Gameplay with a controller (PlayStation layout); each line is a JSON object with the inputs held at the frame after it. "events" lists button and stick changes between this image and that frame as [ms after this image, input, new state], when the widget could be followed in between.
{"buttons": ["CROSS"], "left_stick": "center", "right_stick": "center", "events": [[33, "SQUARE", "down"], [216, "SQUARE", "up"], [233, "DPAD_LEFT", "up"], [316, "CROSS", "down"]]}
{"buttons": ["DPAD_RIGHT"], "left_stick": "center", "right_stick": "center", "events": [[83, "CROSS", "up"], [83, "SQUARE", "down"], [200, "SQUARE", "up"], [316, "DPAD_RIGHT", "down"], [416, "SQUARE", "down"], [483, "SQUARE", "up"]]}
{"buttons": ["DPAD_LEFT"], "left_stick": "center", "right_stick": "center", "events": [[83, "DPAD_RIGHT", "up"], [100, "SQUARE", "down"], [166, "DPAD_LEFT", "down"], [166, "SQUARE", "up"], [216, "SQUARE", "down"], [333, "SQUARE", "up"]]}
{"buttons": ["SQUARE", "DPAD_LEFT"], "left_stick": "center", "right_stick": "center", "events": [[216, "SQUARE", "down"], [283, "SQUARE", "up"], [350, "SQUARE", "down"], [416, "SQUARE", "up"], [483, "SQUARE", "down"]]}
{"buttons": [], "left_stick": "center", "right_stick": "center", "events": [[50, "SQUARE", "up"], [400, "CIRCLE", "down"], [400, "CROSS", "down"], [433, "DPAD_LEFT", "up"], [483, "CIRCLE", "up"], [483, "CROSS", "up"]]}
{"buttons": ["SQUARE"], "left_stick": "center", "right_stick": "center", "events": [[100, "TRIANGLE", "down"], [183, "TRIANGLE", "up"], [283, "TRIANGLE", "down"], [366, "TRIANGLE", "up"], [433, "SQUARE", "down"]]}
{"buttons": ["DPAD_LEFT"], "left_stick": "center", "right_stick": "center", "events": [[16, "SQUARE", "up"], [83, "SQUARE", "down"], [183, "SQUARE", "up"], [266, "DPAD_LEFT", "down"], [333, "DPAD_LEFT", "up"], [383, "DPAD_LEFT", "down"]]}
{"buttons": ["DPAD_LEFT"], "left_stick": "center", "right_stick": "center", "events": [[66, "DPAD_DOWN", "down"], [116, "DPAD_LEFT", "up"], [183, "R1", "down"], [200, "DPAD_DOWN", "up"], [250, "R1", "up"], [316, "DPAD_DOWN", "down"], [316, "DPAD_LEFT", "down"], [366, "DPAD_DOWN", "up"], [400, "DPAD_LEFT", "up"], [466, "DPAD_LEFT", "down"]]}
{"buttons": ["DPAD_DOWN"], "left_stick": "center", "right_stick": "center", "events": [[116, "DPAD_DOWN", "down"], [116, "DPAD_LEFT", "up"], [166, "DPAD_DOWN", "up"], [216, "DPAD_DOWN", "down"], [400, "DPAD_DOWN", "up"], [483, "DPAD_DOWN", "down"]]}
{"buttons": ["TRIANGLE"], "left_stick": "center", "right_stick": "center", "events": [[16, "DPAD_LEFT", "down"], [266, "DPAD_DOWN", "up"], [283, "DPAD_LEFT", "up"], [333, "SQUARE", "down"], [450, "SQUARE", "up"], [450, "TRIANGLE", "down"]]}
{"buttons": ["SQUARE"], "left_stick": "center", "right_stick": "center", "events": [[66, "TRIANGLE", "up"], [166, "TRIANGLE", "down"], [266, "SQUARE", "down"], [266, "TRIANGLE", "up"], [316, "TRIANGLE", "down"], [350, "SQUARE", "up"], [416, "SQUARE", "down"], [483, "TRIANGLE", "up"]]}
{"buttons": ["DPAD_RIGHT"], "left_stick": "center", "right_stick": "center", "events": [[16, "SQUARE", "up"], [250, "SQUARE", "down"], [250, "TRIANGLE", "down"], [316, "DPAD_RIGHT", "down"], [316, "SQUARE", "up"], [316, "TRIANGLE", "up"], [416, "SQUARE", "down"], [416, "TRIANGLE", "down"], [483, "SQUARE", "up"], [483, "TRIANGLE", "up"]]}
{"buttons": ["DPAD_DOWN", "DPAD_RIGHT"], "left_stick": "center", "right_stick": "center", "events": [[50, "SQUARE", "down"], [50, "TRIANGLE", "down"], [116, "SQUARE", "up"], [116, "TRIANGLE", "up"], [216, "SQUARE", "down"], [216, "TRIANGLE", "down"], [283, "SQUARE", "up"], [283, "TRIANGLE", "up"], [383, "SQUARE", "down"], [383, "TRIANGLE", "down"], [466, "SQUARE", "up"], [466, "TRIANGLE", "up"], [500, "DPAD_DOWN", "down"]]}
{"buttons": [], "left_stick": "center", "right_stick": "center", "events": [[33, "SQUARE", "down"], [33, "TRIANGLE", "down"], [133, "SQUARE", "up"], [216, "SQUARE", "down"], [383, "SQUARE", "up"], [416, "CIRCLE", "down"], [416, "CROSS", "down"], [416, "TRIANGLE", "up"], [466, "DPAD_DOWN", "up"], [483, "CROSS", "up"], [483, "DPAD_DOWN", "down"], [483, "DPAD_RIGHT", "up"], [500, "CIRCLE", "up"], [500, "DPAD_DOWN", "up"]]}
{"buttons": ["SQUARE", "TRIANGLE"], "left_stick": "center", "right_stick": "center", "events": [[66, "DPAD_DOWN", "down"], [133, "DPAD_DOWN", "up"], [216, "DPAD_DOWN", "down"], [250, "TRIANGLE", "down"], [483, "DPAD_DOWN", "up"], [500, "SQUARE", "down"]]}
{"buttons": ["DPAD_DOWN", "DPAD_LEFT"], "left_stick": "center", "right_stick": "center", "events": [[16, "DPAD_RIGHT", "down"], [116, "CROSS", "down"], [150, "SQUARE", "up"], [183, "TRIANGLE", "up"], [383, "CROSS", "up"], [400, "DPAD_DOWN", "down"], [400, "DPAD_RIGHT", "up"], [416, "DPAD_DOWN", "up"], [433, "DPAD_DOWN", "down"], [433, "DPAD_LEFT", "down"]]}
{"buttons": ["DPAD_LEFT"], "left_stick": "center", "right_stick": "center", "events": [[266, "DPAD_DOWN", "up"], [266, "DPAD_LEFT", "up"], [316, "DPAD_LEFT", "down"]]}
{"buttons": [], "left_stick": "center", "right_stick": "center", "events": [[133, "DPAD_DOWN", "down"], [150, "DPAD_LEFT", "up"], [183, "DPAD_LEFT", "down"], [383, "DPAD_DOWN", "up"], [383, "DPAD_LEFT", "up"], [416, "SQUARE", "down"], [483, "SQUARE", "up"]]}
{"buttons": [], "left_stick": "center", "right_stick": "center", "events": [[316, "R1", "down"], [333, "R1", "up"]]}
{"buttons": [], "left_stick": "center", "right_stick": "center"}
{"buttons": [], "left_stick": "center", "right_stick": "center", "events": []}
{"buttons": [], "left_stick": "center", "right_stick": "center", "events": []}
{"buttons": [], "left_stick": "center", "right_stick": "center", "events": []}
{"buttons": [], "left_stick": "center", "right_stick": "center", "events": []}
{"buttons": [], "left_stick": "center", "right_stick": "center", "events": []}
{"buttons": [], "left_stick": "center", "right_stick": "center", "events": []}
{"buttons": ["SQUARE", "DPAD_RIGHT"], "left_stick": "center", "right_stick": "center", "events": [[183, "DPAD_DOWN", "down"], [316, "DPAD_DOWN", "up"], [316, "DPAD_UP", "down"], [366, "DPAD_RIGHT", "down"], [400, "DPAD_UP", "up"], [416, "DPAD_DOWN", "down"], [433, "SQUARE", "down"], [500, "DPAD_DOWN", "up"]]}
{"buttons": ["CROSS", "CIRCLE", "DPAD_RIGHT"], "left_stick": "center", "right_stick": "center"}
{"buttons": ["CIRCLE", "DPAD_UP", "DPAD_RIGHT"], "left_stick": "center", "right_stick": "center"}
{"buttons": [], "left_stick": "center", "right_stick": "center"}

-*-

What to produce:
Work through the data above and give the number of lines in which "CIRCLE" appears; add nothing else.

Completed exercise:
4